Cancer Research UK has awarded £2.1 million to researchers in Glasgow and Cambridge to find out what happens in the decades between initial exposure to asbestos and the diagnosis of mesothelioma.

It can take decades for exposure to asbestos to develop into cancer.

Noel Hynes, from Clydebank, welcomed the research. His father, Patrick, died from mesothelioma in 2020.

He said: “My dad worked in the shipyards for three or four years in the late 1950s and early 60s.

"He was working with concrete at the docks and other workers were breaking up sheets of asbestos next to him which caused white dust.

“They were all breathing it in with no masks or protection back then – in those days they just got on with it.”

After leaving the shipyard, Patrick continued to work with concrete, later working as a lorry driver and latterly helping at his son’s bus company, but never worked with asbestos again.

Noel said: “He was an active man all his life, never had a lie in and even after retirement would work in my brother’s garage five or six days a week just helping out.”

Patrick started to feel breathless in 2017 and it became progressively worse until he was diagnosed with mesothelioma in October 2018 and he died, aged 91, in May 2020.

Noel said: “It was difficult to see someone so strong and active struggling to breathe.”

Noel now works as a volunteer with the Clydebank Asbestos Group.

He added: “It’s terrible to see what asbestos does.

“To see my dad, who hardly missed a day of work in his life and never complained, suffering with pain was just heartbreaking for the family to watch.

"He was such a strong, brave man.”

Professor Daniel Murphy works at the Cancer Research UK Beatson Institute in Glasgow and the University of Glasgow.

He will be leading the research in Glasgow and is hoping to find a way to make it easier to diagnose and treat mesothelioma before symptoms appear.

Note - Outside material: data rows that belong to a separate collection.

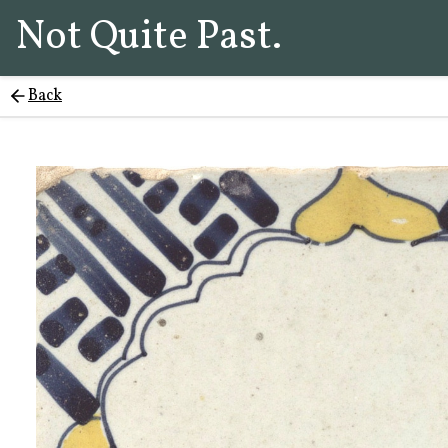
Not Quite Past.
Back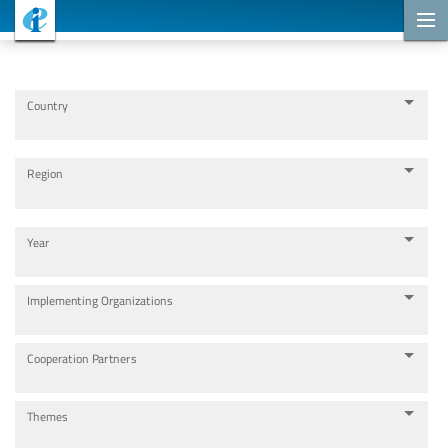
Cooperation Projects
Country
Region
Year
Implementing Organizations
Cooperation Partners
Themes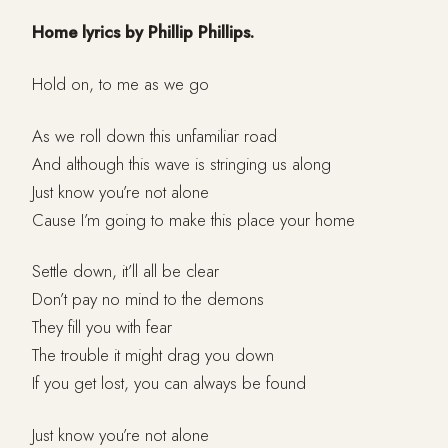
Home lyrics by Phillip Phillips.
Hold on, to me as we go
As we roll down this unfamiliar road
And although this wave is stringing us along
Just know you’re not alone
Cause I’m going to make this place your home
Settle down, it’ll all be clear
Don’t pay no mind to the demons
They fill you with fear
The trouble it might drag you down
If you get lost, you can always be found
Just know you’re not alone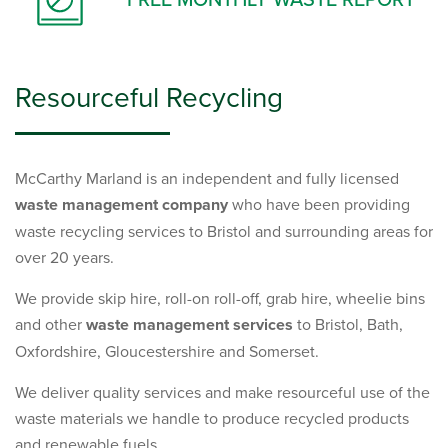
Resourceful Recycling
McCarthy Marland is an independent and fully licensed
waste management company
who have been providing
waste recycling services to Bristol and surrounding areas for
over 20 years.
We provide skip hire, roll-on roll-off, grab hire, wheelie bins
and other
waste management services
to Bristol, Bath,
Oxfordshire, Gloucestershire and Somerset.
We deliver quality services and make resourceful use of the
waste materials we handle to produce recycled products
and renewable fuels.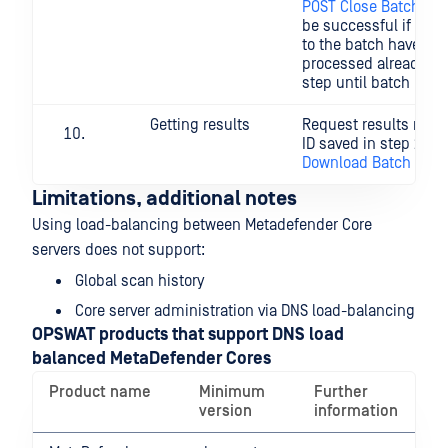
POST Close Batch
). (
be successful if all th
to the batch have be
processed already. Re
step until batch is cl
Getting results
Request results relat
ID saved in step 2. (
Download Batch Sign
Limitations, additional notes
Using load-balancing between Metadefender Core
servers does not support:
Global scan history
Core server administration via DNS load-balancing
OPSWAT products that support DNS load
balanced MetaDefender Cores
Product name
Minimum
Further
version
information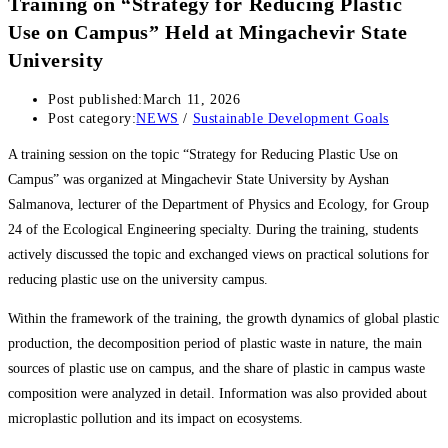
Training on “Strategy for Reducing Plastic
Use on Campus” Held at Mingachevir State
University
Post published:
March 11, 2026
Post category:
NEWS
/
Sustainable Development Goals
A training session on the topic “Strategy for Reducing Plastic Use on
Campus” was organized at Mingachevir State University by Ayshan
Salmanova, lecturer of the Department of Physics and Ecology, for Group
24 of the Ecological Engineering specialty. During the training, students
actively discussed the topic and exchanged views on practical solutions for
reducing plastic use on the university campus.
Within the framework of the training, the growth dynamics of global plastic
production, the decomposition period of plastic waste in nature, the main
sources of plastic use on campus, and the share of plastic in campus waste
composition were analyzed in detail. Information was also provided about
microplastic pollution and its impact on ecosystems.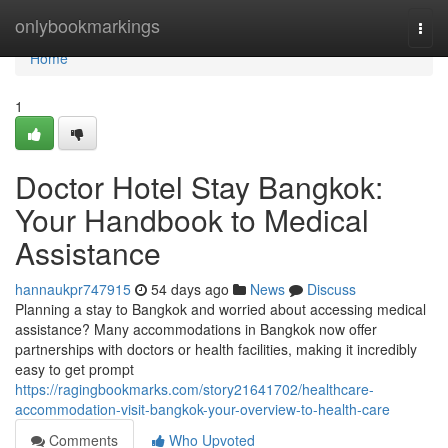
Home
onlybookmarkings
Togg
navi
Home
1
Doctor Hotel Stay Bangkok:
Your Handbook to Medical
Assistance
hannaukpr747915
54 days ago
News
Discuss
Planning a stay to Bangkok and worried about accessing medical
assistance? Many accommodations in Bangkok now offer
partnerships with doctors or health facilities, making it incredibly
easy to get prompt
https://ragingbookmarks.com/story21641702/healthcare-
accommodation-visit-bangkok-your-overview-to-health-care
Comments
Who Upvoted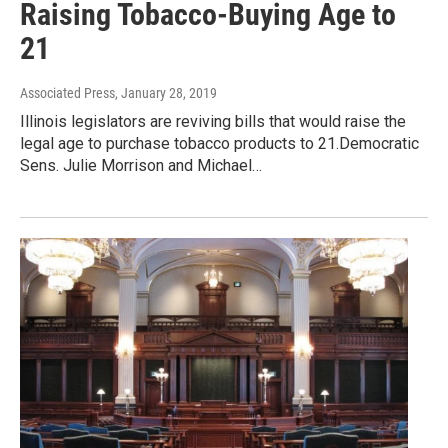
Raising Tobacco-Buying Age to
21
Associated Press
, January 28, 2019
Illinois legislators are reviving bills that would raise the
legal age to purchase tobacco products to 21.Democratic
Sens. Julie Morrison and Michael…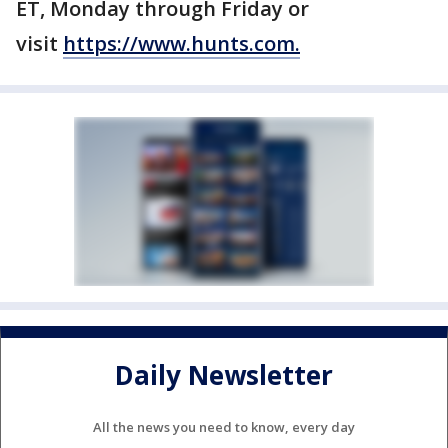
ET, Monday through Friday or
visit
https://www.hunts.com.
Daily Newsletter
All the news you need to know, every day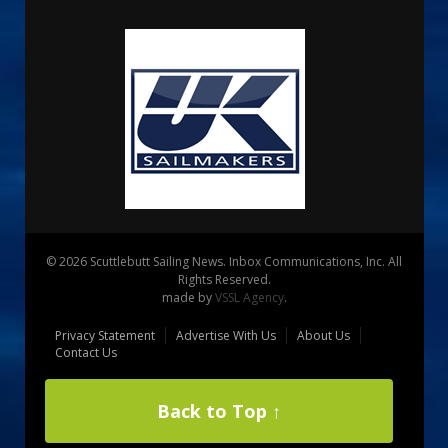
© 2026 Scuttlebutt Sailing News. Inbox Communications, Inc. All
Rights Reserved.
made by
VSSL Agency
.
Privacy Statement
Advertise With Us
About Us
Contact Us
Back to Top ↑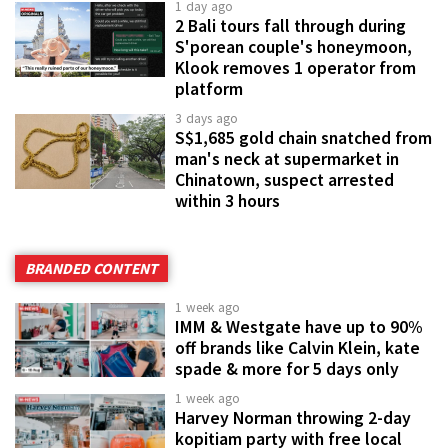
1 day ago
2 Bali tours fall through during
S'porean couple's honeymoon,
Klook removes 1 operator from
platform
3 days ago
S$1,685 gold chain snatched from
man's neck at supermarket in
Chinatown, suspect arrested
within 3 hours
BRANDED CONTENT
1 week ago
IMM & Westgate have up to 90%
off brands like Calvin Klein, kate
spade & more for 5 days only
1 week ago
Harvey Norman throwing 2-day
kopitiam party with free local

He said: “Asbestos exposure has cast a dark shadow over Glasgow and the west coast of Scotland with incidence rates of mesothelioma significantly higher here than the Scottish average.

“Mesothelioma is difficult to treat, and outcomes are usually poor for those diagnosed.

“In order to develop new strategies for the prevention and treatment of mesothelioma, we need a much deeper understanding of the basic biology behind how it progresses.

“This new programme, REMIT, will build on substantial previous funding from Cancer Research UK for the world-leading Glasgow-led projects PREDICT-Meso and IAMMED-Meso, which seek to define the high-risk indicators for patients with pre-cancerous lung abnormalities potentially developing cancer. 

“Together, they will now form a comprehensive strategy for early detection, risk stratification and more effective treatments for mesothelioma patients.”